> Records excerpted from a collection

····················

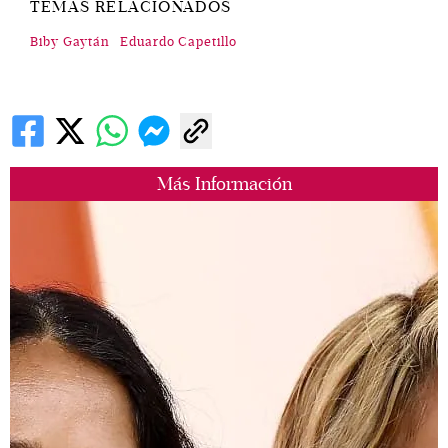
TEMAS RELACIONADOS
Biby Gaytán
Eduardo Capetillo
Más Información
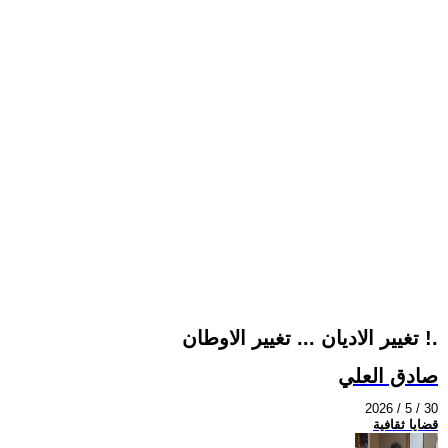
تغيير الاديان ... تغيير الاوطان !.
صادق العلي
2026 / 5 / 30
قضايا ثقافية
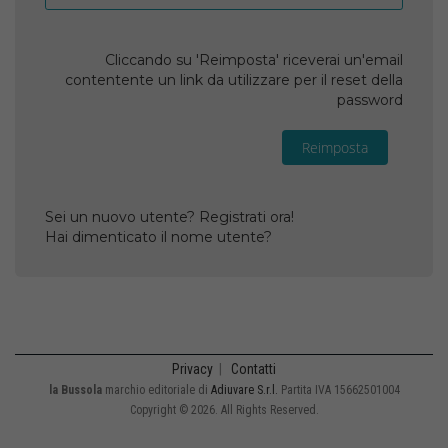
Cliccando su 'Reimposta' riceverai un'email
contentente un link da utilizzare per il reset della
password
Reimposta
Sei un nuovo utente? Registrati ora!
Hai dimenticato il nome utente?
Privacy
|
Contatti
la Bussola
marchio editoriale di
Adiuvare S.r.l.
Partita IVA 15662501004
Copyright © 2026. All Rights Reserved.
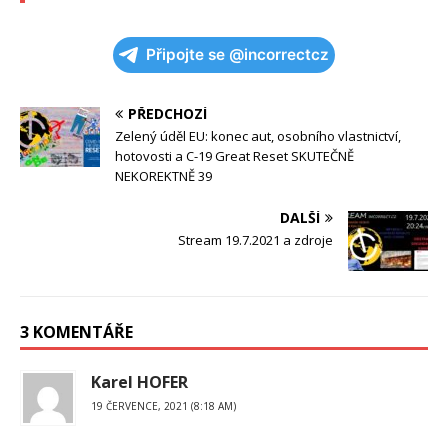
Připojte se @incorrectcz
PŘEDCHOZÍ
Zelený úděl EU: konec aut, osobního vlastnictví,
hotovosti a C-19 Great Reset SKUTEČNĚ
NEKOREKTNĚ 39
DALŠÍ
Stream 19.7.2021 a zdroje
3 KOMENTÁŘE
Karel HOFER
19 ČERVENCE, 2021 (8:18 AM)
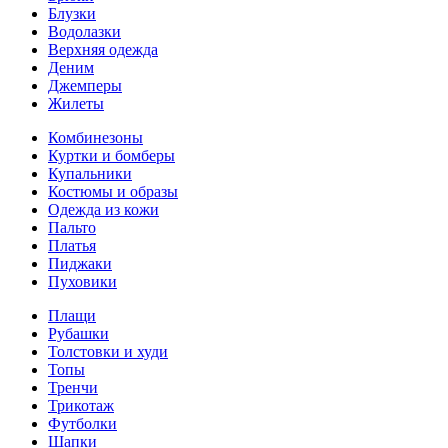
Блузки
Водолазки
Верхняя одежда
Деним
Джемперы
Жилеты
Комбинезоны
Куртки и бомберы
Купальники
Костюмы и образы
Одежда из кожи
Пальто
Платья
Пиджаки
Пуховики
Плащи
Рубашки
Толстовки и худи
Топы
Тренчи
Трикотаж
Футболки
Шапки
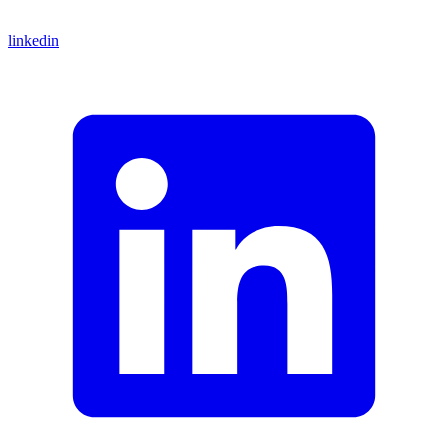
linkedin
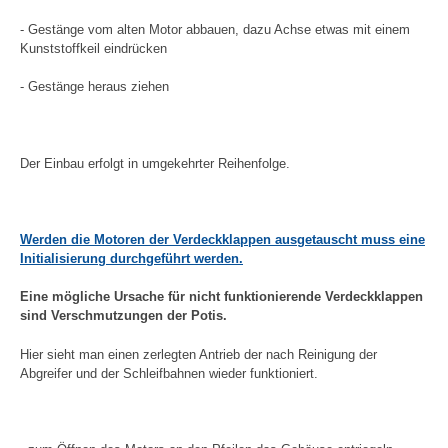
- Gestänge vom alten Motor abbauen, dazu Achse etwas mit einem
Kunststoffkeil eindrücken
- Gestänge heraus ziehen
Der Einbau erfolgt in umgekehrter Reihenfolge.
Werden die Motoren der Verdeckklappen ausgetauscht muss eine
Initialisierung durchgeführt werden.
Eine mögliche Ursache für nicht funktionierende Verdeckklappen
sind Verschmutzungen der Potis.
Hier sieht man einen zerlegten Antrieb der nach Reinigung der
Abgreifer und der Schleifbahnen wieder funktioniert.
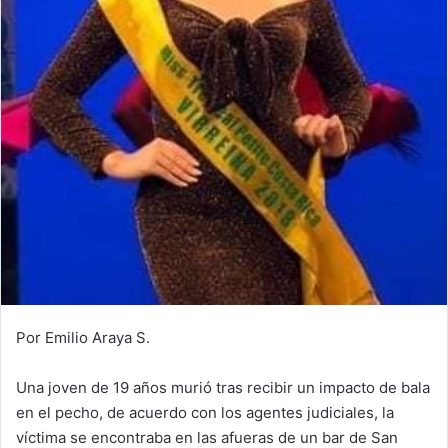
Por Emilio Araya S.
Una joven de 19 años murió tras recibir un impacto de bala
en el pecho, de acuerdo con los agentes judiciales, la
víctima se encontraba en las afueras de un bar de San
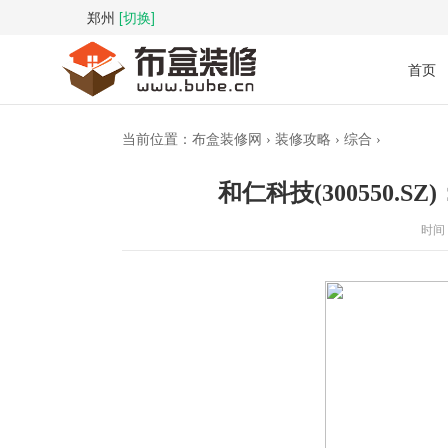
郑州
[切换]
首页
当前位置：
布盒装修网
›
装修攻略
›
综合
›
和仁科技(300550.
时间 :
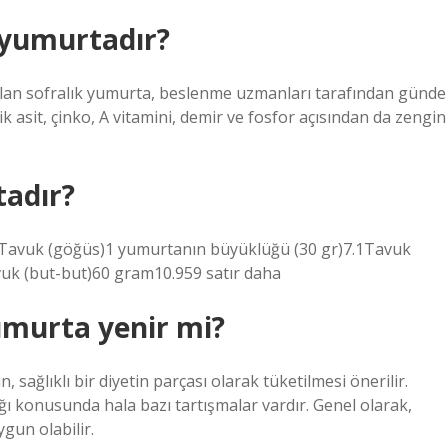
 yumurtadır?
lan sofralık yumurta, beslenme uzmanları tarafından günde
k asit, çinko, A vitamini, demir ve fosfor açısından da zengin
tadır?
Tavuk (göğüs)1 yumurtanın büyüklüğü (30 gr)7.1Tavuk
k (but-but)60 gram10.959 satır daha
umurta yenir mi?
ağlıklı bir diyetin parçası olarak tüketilmesi önerilir.
ı konusunda hala bazı tartışmalar vardır. Genel olarak,
gun olabilir.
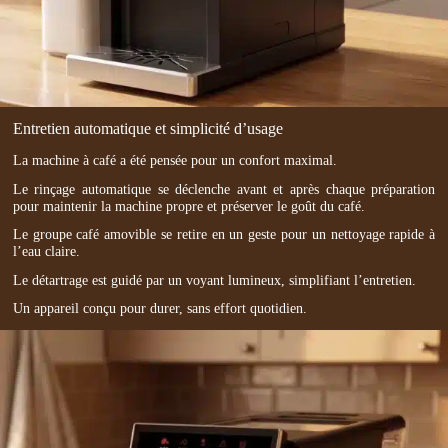
Entretien automatique et simplicité d’usage
La machine à café a été pensée pour un confort maximal.
Le rinçage automatique se déclenche avant et après chaque préparation
pour maintenir la machine propre et préserver le goût du café.
Le groupe café amovible se retire en un geste pour un nettoyage rapide à
l’eau claire.
Le détartrage est guidé par un voyant lumineux, simplifiant l’entretien.
Un appareil conçu pour durer, sans effort quotidien.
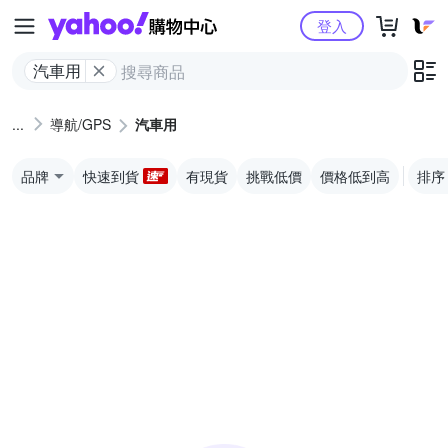
Yahoo購物中心
登入
汽車用
導航/GPS
汽車用
品牌
快速到貨
有現貨
挑戰低價
價格低到高
排序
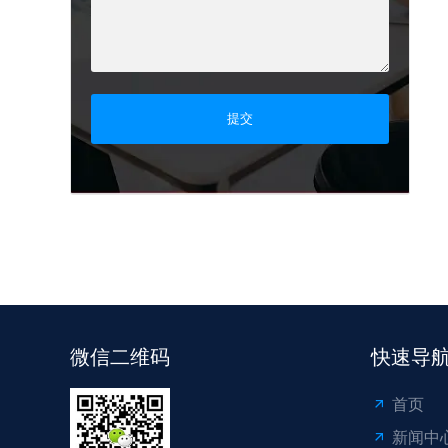
提交
微信二维码
快速导
首页
新闻中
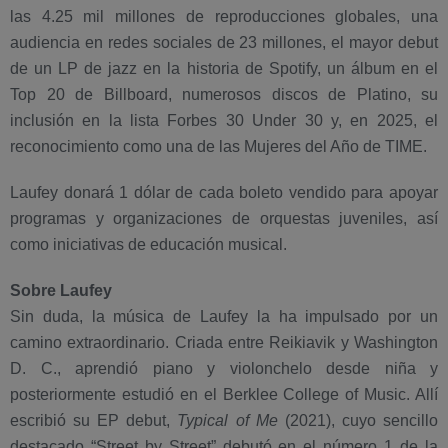
las 4.25 mil millones de reproducciones globales, una
audiencia en redes sociales de 23 millones, el mayor debut
de un LP de jazz en la historia de Spotify, un álbum en el
Top 20 de Billboard, numerosos discos de Platino, su
inclusión en la lista Forbes 30 Under 30 y, en 2025, el
reconocimiento como una de las Mujeres del Año de TIME.
Laufey donará 1 dólar de cada boleto vendido para apoyar
programas y organizaciones de orquestas juveniles, así
como iniciativas de educación musical.
Sobre Laufey
Sin duda, la música de Laufey la ha impulsado por un
camino extraordinario. Criada entre Reikiavik y Washington
D. C., aprendió piano y violonchelo desde niña y
posteriormente estudió en el Berklee College of Music. Allí
escribió su EP debut,
Typical of Me
(2021), cuyo sencillo
destacado “Street by Street” debutó en el número 1 de la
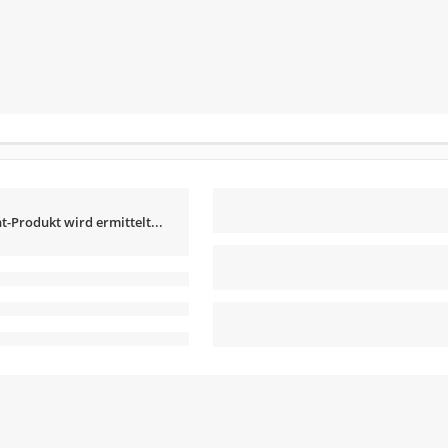
t-Produkt wird ermittelt...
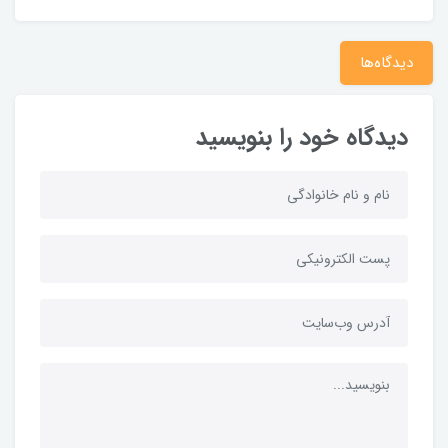
دیدگاه‌ها
دیدگاه خود را بنویسید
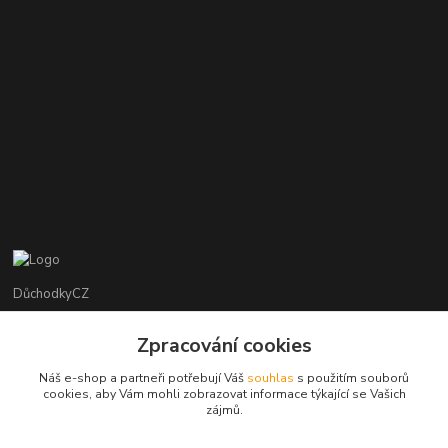
DůchodkyCZ
Jana Krejčí
Zpracování cookies
+420 412384749
Náš e-shop a partneři potřebují Váš
souhlas
s použitím souborů
cookies, aby Vám mohli zobrazovat informace týkající se Vašich
objednavky@duchodky.cz
zájmů.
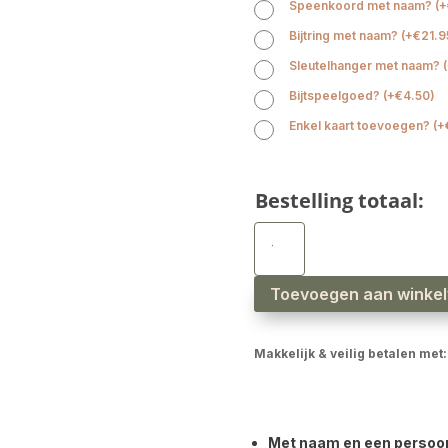
Speenkoord met naam?
(
+
Bijtring met naam?
(
+
€
21.9
Sleutelhanger met naam?
(
Bijtspeelgoed?
(
+
€
4.50
)
Enkel kaart toevoegen?
(
+
Bestelling totaal:
Babyslab
waterproof
panter
roze
aantal
Toevoegen aan winke
Makkelijk & veilig betalen met:
Met naam en een persoonli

····················

Would you write out exactly the lines above, starting at the line containing "Adiuvare S.r.l." and stopping after the line containing "19 ČERVENCE, 2021 (8:18 AM)"? Omit the pictures.

Adiuvare S.r.l.
Partita IVA 15662501004
Copyright © 2026. All Rights Reserved.
Připojte se @incorrectcz
PŘEDCHOZÍ
Zelený úděl EU: konec aut, osobního vlastnictví,
hotovosti a C-19 Great Reset SKUTEČNĚ
NEKOREKTNĚ 39
DALŠÍ
Stream 19.7.2021 a zdroje
3 KOMENTÁŘE
Karel HOFER
19 ČERVENCE, 2021 (8:18 AM)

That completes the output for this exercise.